Stored entries:
=== Begin Enclosure ===

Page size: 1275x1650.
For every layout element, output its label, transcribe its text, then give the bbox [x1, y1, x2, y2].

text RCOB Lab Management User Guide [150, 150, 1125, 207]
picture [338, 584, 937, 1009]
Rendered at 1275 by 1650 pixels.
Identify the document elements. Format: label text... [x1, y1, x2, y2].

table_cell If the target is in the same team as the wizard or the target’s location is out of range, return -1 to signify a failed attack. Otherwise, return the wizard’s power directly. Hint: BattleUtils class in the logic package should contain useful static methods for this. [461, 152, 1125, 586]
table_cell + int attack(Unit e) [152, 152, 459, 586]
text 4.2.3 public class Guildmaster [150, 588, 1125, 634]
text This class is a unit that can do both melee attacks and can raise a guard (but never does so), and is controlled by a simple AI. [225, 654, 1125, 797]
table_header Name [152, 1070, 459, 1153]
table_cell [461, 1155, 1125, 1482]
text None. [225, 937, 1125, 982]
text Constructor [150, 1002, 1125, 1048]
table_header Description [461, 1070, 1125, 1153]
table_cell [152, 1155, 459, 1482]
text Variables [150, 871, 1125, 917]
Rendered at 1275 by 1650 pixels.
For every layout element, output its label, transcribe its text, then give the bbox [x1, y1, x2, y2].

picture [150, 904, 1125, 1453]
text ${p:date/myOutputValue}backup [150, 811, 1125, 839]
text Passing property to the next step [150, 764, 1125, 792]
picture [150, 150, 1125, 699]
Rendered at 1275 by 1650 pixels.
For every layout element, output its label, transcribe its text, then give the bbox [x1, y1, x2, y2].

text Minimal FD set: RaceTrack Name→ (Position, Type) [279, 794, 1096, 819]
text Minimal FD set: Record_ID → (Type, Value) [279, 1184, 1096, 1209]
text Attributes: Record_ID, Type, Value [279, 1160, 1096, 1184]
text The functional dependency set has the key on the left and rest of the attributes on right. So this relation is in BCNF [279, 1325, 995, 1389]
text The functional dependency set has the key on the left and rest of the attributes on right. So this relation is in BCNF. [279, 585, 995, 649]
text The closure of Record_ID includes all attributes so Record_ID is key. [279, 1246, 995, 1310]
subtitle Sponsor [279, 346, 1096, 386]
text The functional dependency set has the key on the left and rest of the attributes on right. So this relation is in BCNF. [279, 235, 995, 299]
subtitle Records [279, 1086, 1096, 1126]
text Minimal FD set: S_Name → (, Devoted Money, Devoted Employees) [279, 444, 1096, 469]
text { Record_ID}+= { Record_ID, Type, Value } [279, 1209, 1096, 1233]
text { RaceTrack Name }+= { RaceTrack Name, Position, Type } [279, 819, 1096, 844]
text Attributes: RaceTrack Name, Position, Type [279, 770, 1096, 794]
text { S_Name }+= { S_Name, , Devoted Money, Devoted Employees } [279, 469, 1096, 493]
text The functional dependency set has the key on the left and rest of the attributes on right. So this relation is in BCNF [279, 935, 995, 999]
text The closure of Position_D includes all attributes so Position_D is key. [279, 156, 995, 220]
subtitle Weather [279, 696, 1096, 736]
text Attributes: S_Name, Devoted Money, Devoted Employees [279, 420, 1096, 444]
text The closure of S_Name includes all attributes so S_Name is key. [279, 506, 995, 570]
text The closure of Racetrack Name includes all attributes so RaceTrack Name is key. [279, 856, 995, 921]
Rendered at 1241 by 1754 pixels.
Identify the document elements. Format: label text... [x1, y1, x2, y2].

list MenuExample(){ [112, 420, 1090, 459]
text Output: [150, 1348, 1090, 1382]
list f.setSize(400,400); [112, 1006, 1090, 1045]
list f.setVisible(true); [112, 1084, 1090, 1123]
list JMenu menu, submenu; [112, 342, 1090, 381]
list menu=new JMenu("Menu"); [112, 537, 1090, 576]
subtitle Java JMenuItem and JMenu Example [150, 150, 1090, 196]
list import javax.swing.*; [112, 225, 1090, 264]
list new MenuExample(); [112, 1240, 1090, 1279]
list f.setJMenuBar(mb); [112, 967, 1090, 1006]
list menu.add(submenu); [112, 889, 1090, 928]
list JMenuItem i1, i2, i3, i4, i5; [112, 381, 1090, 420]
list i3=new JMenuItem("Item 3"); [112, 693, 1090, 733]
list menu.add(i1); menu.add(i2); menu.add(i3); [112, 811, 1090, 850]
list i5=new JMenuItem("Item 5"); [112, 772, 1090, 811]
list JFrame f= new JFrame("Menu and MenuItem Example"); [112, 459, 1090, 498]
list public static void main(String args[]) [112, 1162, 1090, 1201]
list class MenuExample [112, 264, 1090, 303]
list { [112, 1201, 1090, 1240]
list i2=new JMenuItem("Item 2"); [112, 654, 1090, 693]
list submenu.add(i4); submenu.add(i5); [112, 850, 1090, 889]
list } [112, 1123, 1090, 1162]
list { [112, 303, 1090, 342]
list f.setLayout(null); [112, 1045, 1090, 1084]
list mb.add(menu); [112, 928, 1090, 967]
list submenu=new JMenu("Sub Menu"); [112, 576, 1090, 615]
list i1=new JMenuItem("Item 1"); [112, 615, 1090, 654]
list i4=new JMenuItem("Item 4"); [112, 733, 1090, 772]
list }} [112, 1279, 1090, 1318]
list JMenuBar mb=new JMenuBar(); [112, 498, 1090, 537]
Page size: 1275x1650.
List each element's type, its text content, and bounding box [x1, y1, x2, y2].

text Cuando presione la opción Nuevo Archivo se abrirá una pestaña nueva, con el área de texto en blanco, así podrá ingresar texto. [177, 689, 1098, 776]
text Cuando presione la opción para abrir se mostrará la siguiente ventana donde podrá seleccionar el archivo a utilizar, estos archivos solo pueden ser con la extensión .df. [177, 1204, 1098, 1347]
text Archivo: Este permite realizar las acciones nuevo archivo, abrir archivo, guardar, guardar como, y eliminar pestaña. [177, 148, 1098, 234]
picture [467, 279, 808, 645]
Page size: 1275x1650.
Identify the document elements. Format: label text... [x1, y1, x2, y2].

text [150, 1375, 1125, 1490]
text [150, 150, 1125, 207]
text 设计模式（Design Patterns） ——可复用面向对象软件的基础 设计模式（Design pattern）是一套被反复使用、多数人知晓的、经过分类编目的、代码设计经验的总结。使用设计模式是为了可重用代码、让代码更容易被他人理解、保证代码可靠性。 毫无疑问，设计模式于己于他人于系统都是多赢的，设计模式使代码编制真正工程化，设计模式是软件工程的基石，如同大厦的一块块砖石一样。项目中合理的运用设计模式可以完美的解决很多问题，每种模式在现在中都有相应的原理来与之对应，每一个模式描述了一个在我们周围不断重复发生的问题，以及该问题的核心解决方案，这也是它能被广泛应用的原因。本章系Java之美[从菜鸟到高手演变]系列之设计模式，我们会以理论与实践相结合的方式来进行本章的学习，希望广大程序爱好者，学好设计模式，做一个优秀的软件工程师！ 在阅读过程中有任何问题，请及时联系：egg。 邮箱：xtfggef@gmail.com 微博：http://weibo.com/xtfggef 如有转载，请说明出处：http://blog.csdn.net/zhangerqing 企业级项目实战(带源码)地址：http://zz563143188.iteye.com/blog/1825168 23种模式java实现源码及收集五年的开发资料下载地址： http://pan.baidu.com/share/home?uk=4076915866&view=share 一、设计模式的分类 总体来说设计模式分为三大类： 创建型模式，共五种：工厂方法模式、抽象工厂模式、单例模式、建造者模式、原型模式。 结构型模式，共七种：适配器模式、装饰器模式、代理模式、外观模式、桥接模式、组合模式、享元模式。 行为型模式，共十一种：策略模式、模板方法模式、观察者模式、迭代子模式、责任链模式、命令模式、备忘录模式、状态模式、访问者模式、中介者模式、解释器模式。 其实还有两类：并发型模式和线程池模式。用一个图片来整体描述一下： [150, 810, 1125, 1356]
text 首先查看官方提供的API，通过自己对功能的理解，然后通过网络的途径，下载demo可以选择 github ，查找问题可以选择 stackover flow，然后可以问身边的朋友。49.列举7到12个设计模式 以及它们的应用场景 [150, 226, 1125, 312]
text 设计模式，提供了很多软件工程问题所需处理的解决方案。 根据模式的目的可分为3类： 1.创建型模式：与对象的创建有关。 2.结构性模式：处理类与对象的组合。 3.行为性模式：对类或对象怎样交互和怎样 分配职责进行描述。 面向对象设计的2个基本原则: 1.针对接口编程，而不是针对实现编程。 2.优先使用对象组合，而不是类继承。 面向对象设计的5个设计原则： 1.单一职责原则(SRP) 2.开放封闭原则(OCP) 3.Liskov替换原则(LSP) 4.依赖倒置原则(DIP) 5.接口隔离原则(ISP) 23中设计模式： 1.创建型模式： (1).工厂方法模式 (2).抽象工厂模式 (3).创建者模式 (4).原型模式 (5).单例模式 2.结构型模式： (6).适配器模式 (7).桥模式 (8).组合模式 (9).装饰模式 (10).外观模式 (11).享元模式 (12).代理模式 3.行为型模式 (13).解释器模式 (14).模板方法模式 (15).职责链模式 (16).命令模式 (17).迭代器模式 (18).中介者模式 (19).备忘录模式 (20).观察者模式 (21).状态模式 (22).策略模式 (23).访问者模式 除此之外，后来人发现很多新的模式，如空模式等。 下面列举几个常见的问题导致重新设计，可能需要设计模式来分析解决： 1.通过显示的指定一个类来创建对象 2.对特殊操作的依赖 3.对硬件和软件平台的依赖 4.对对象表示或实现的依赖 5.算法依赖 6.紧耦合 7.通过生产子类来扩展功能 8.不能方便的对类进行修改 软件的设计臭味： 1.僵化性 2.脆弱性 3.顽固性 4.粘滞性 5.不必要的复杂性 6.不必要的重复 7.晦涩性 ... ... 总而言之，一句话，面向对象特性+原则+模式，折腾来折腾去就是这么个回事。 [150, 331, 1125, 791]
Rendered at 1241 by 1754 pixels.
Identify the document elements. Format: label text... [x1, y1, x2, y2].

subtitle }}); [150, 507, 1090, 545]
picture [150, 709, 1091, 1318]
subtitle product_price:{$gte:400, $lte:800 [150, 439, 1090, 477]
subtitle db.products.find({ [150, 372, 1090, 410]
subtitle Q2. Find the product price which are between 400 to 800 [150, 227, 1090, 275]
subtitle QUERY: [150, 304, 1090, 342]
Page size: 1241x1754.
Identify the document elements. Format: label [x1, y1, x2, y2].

=== End Enclosure ===

WORK INSTRUCTIONS -
For each line in the data that holds the word "picture", copy the line.

EXERCISE RESPONSE -
picture [338, 584, 937, 1009]
picture [150, 904, 1125, 1453]
picture [150, 150, 1125, 699]
picture [467, 279, 808, 645]
picture [150, 709, 1091, 1318]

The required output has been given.